Filipino jujutsu practitioner

Jenna Kaila Napolis (born August 24, 1996) is a Filipino jujutsu practitioner who is a silver medalist at the 2025 World Games.

==Early life and education==
Napolis was born on August 26, 1996. She graduated at the College of Saint Benilde with a degree in culinary arts.

==Career==
Kaila Napolis has been a jujutsu practitioner since about 2013.

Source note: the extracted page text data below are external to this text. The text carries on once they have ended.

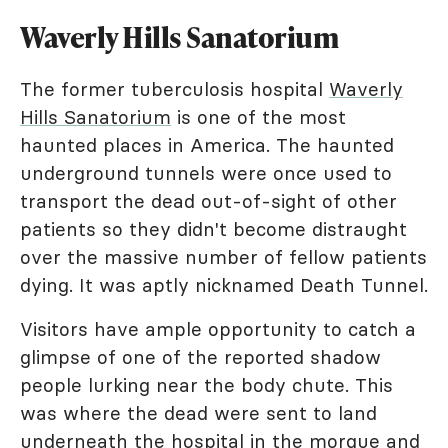
Waverly Hills Sanatorium
The former tuberculosis hospital
Waverly
Hills Sanatorium
is one of the most
haunted places in America. The haunted
underground tunnels were once used to
transport the dead out-of-sight of other
patients so they didn't become distraught
over the massive number of fellow patients
dying. It was aptly nicknamed Death Tunnel.
Visitors have ample opportunity to catch a
glimpse of one of the reported shadow
people lurking near the body chute. This
was where the dead were sent to land
underneath the hospital in the morgue and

She participated at the 2017 Asian Indoor and Martial Arts Games where she was defeated by compatriot Annie Ramirez in the final of the ne-waza 55kg division. In the 2018 Asian Games, she lost the bronze medal game to fellow Filipino, Meggie Ochoa.

Napolis lost to Jessa Khan of Cambodia in the final of the 49kg division of the ju-jitsu event of the 2019 SEA Games in the Philippines, settling for silver. Since then, Napolis began adjusting her technique.

The 2021 Ju-Jitsu World Championships saw Napolis win a bronze in the 52kg event.

At the 2023 SEA Games in Cambodia, Napolis won a gold medal at the expense of Khan in the ne-waza 52kg division.

Napolis won a gold at the 2023 World Combat Games in Riyadh in the 52kg.

At the 2025 World Games, Napolis won a silver medal in the ne-waza 52kg losing to Im Eon-ju of South Korea due to her opponent's advantage after a 2-2 draw.